Saat memasuki tahap ini, infeksi HIV akan berubah menjadi AIDS. Gejala-gejala yang muncul, di antaranya:

  • HIV wasting syndrome, dimana penderita akan mengalami badan kurus kering dan tidak bertenaga.
  • Infeksi paru.
  • Sesak napas.
  • Nyeri kepala hebat dan menetap.
  • Luka di kemaluan dan anus.
1 dari 2 halaman

Badan Kurus sudah pasti gejala HIV?

Jawabannya adalah tidak. Dengan kata lain, seseorang yang punya badan kurus tak berarti dirinya mengidap HIV. Karena pada dasarnya, badan kurus itu sendiri dapat terjadi akibat kondisi selain HIV.

Menurut dr. Resthie Rachmanta Putri, kondisi-kondisi yang dapat menyebabkan seseorang punya badan kurus, antara lain:

1. Keturunan atau genetik

Jika memiliki ibu, ayah, kakek, atau nenek yang memiliki badan kurus, kemungkinan Anda untuk mengalami kondisi yang sama akan meningkat berlipat ganda.

2. Kurang asupan kalori

Kalori merupakan zat gizi yang menjadi sumber bahan bakar utama tubuh. Jadi, jika Anda kekurangan kalori, tubuh akan membakar lemak sebagai sumber energi cadangan. Semakin banyak lemak yang dibakar untuk bahan bakar tubuh, semakin besar pula kemungkinan terjadinya badan kurus.

3. Hipertiroidisme

Penyakit ini menyebabkan peningkatkan metabolisme tubuh, yang mengakibatkan berbagai organ lebih aktif dari biasanya.

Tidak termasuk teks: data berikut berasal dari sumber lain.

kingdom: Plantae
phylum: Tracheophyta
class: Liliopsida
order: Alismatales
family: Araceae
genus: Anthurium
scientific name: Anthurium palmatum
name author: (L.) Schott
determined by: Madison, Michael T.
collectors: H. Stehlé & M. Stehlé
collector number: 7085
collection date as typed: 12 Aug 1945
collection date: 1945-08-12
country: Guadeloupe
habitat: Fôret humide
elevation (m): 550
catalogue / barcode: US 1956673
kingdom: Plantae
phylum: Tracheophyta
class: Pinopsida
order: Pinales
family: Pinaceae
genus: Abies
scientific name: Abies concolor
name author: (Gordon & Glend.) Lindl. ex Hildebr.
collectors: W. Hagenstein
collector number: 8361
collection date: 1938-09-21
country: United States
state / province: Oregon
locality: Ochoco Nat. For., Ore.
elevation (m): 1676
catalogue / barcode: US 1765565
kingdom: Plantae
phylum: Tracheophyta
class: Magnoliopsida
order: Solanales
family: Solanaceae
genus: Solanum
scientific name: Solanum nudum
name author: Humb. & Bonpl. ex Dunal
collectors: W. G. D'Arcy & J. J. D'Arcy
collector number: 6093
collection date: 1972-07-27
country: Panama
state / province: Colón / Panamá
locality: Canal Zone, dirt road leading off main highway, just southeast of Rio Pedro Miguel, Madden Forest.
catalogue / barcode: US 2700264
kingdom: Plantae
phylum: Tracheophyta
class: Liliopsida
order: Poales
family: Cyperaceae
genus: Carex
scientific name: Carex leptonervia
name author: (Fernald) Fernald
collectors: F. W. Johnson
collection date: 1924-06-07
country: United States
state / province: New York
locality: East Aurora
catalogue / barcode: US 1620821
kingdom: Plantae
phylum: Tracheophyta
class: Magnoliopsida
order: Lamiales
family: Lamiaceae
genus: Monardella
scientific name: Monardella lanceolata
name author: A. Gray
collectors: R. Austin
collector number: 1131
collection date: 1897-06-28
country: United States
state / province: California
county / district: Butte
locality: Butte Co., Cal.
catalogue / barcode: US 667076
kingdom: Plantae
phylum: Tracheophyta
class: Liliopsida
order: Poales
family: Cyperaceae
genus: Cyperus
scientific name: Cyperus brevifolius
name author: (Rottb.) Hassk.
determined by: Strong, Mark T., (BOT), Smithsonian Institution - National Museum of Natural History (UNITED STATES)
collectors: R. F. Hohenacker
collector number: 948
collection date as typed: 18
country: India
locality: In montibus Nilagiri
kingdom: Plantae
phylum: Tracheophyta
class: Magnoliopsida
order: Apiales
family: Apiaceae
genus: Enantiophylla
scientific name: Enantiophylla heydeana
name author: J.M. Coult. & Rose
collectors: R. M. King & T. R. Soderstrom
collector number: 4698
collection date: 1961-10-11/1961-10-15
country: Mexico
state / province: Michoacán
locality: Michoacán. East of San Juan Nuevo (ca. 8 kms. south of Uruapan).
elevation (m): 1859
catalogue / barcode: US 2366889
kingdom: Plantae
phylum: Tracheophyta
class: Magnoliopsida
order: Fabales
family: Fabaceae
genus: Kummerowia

Keadaan ini membuat tubuh membutuhkan lebih banyak energi untuk dapat bekerja dengan maksimal.

Jika orang dengan penyakit tersebut tidak mampu memenuhi kebutuhan kalori sehari-hari, maka tubuhnya akan membakar simpanan lemak sebagai energi. Alhasil, badan kurus tak bisa lagi dihindari.

4. Tuberkulosis

Infeksi bakteri Mycobacterium tuberculosis yang menyerang paru, kelenjar getah bening, dan organ lainnya dapat menyebabkan terjadinya badan kurus. Ini karena saat tubuh terkena infeksi kuman penyebab tuberkulosis tersebut, metabolisme akan meningkat untuk melawan infeksi yang terjadi.

5. Kanker

Sebagian besar kasus penyakit kanker diawali dengan gejala demam hilang timbul, badan berkeringat di malam hari, dan penurunan berat badan tanpa sebab yang jelas.

Dari penjelasan di atas, dapat disimpulkan bahwa badan kurus tak pasti gejala HIV. Apalagi bila Anda tidak memiliki riwayat perilaku yang berisiko, seperti berganti-ganti pasangan, berhubungan intim dengan pasangan sesama jenis, atau menggunakan narkoba jarum suntik.

Namun, meski badan kurus tidak melulu gejala HIV, tak ada salahnya bagi Anda untuk memeriksakan diri ke dokter, guna memastikan ada atau tidaknya penyakit yang bersembunyi di balik kondisi tubuh yang Anda miliki.